**Given passage**
# Bohemian 17'



## chefdave (Mar 13, 2014)

Who knows what about the Bohemian 17'? Looking at buying one maybe........

Please and thanks for the time and help.


----------



## anytide (Jul 30, 2009)

http://www.bonefishboats.com/#!bohemian-17/c1gtx


----------



## aabess (Nov 22, 2009)

I have had mine for 2 years and not a single problem. What would you like to know about them?


----------



## gfish (Jan 14, 2009)

I couldn't find any pricing info.


----------



## Gramps (Nov 1, 2007)

Bohemian 17 is typically mid-40's, says Ron from Bonefish. Don't know much else other than seeing them at the Miami show.


----------



## mmccull5 (Nov 15, 2012)

> Who knows what about the Bohemian 17'?  Looking at buying one maybe........
> 
> Please and thanks for the time and help.


the one in north carolina? the build quality is unreal but did not think they were in production anymore?


----------



## LastCast (Jun 13, 2012)

I saw it at the Miami Boat Show. they are under new ownership. The guy that developed the boat sold it the company.


----------



## chefdave (Mar 13, 2014)

Thanks y'all. How would you compare it to a Hell's Bay? Ride, structure, poling, etc....??

Thanks for your time and knowledge


----------



## tortuga (Oct 12, 2008)

this should be interesting


----------



## Creek Runner (Sep 1, 2011)

> this should be interesting


^lol! ;D


----------



## anytide (Jul 30, 2009)

**Provided data**
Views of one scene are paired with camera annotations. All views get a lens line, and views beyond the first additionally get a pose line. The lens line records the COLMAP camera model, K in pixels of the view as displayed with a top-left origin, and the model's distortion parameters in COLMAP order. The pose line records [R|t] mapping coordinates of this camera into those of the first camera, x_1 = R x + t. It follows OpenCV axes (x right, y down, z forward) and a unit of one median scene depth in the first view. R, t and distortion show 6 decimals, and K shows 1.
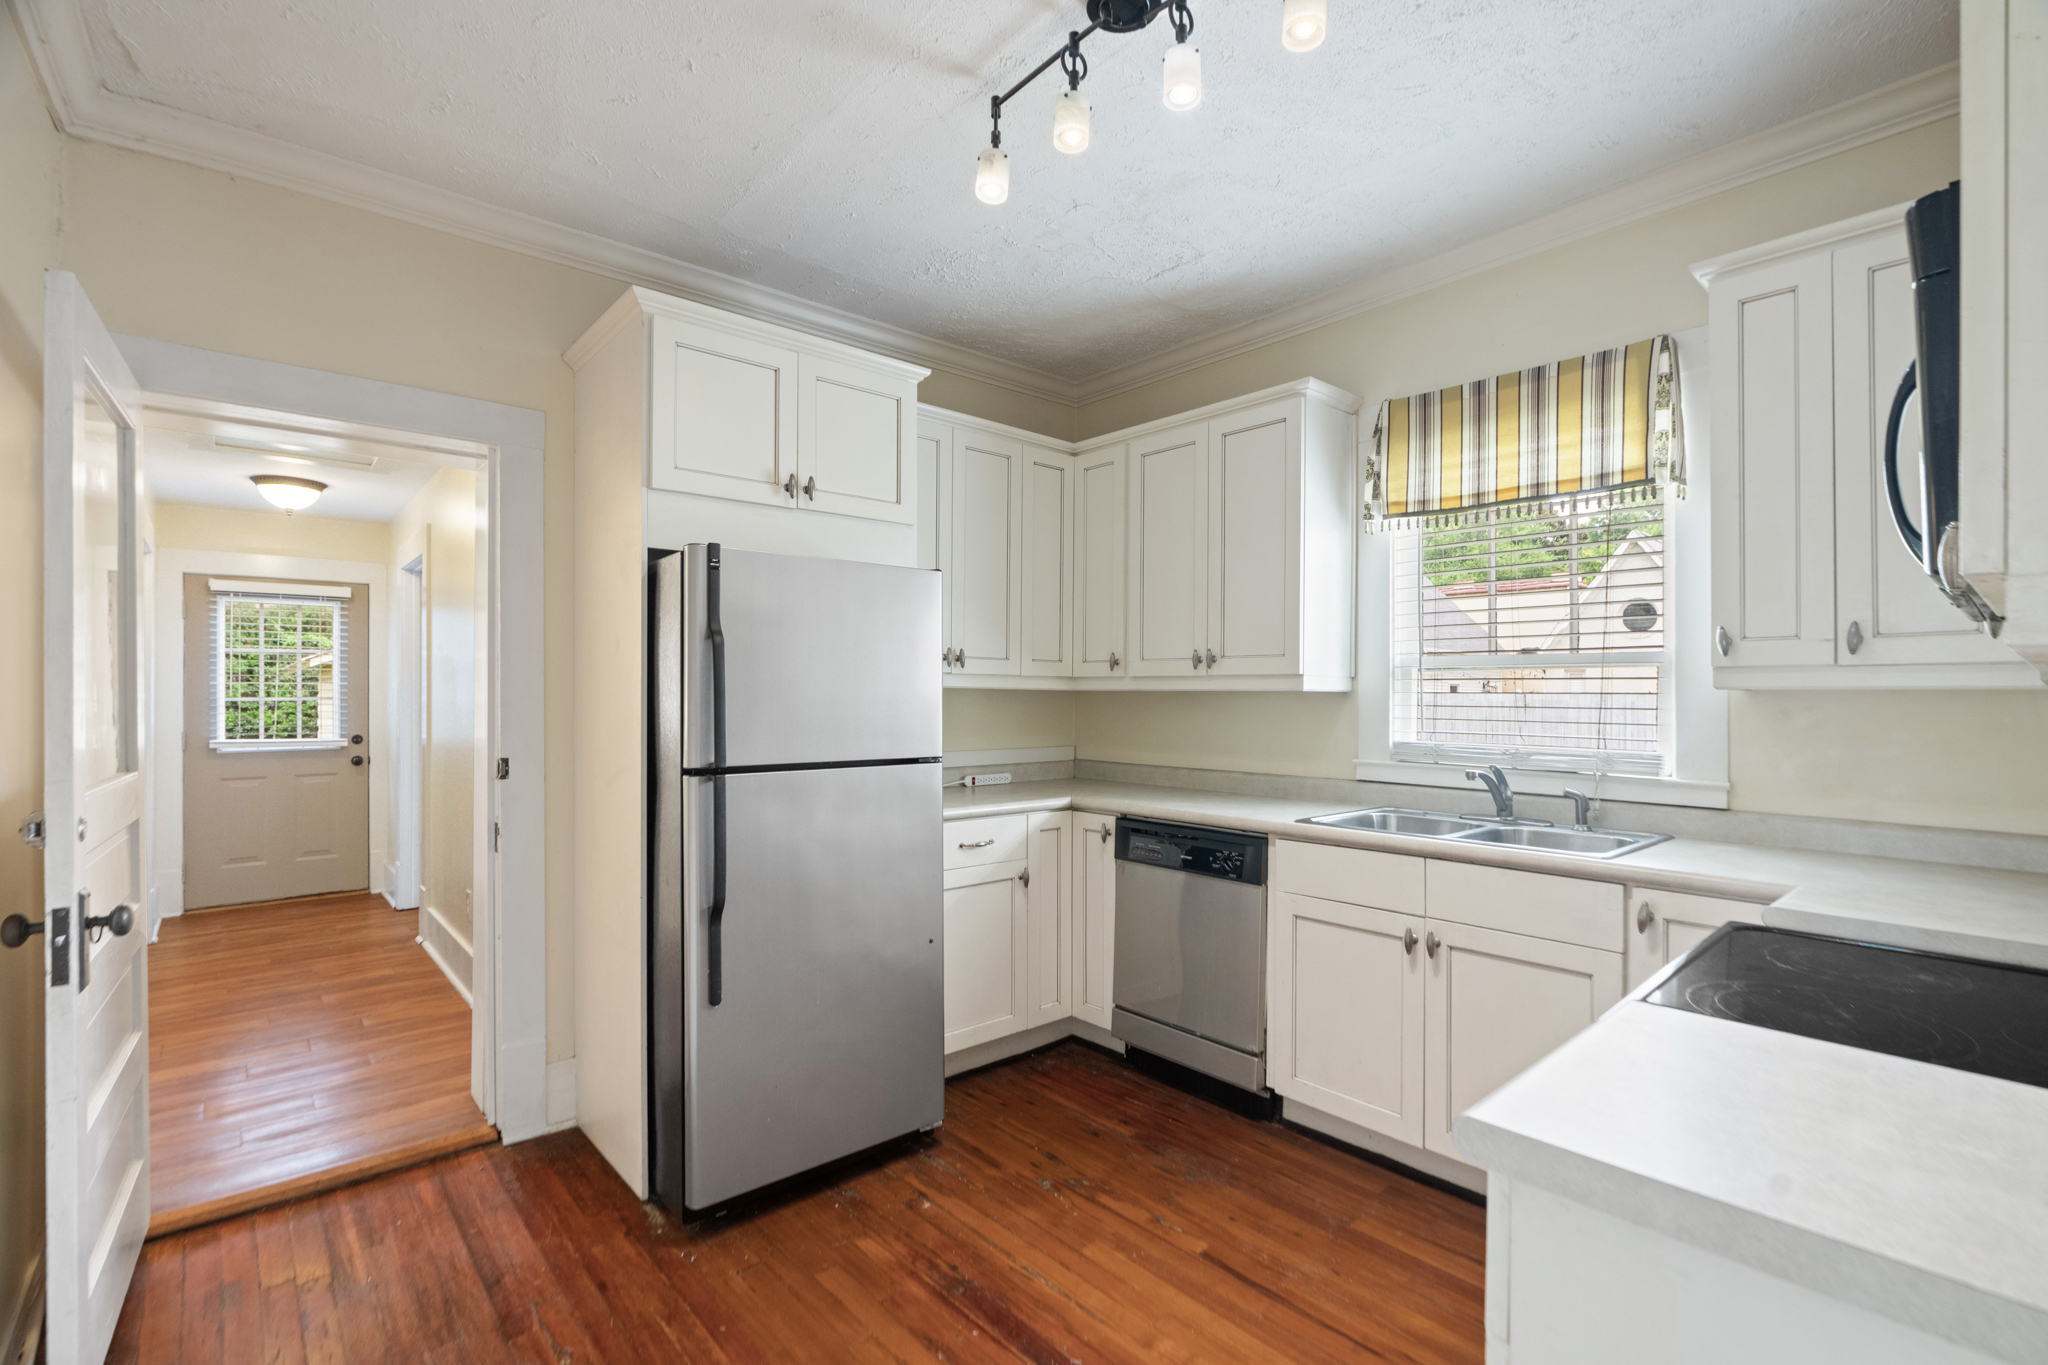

**Your assignment**
Copy the stretch of the Bohemian 17 thread from "I saw it at" through "structure, poling, etc....??", substituting "new management" for "new ownership".

**Output below**
I saw it at the Miami Boat Show. they are under new management. The guy that developed the boat sold it the company.


----------



## chefdave (Mar 13, 2014)

Thanks y'all. How would you compare it to a Hell's Bay? Ride, structure, poling, etc....??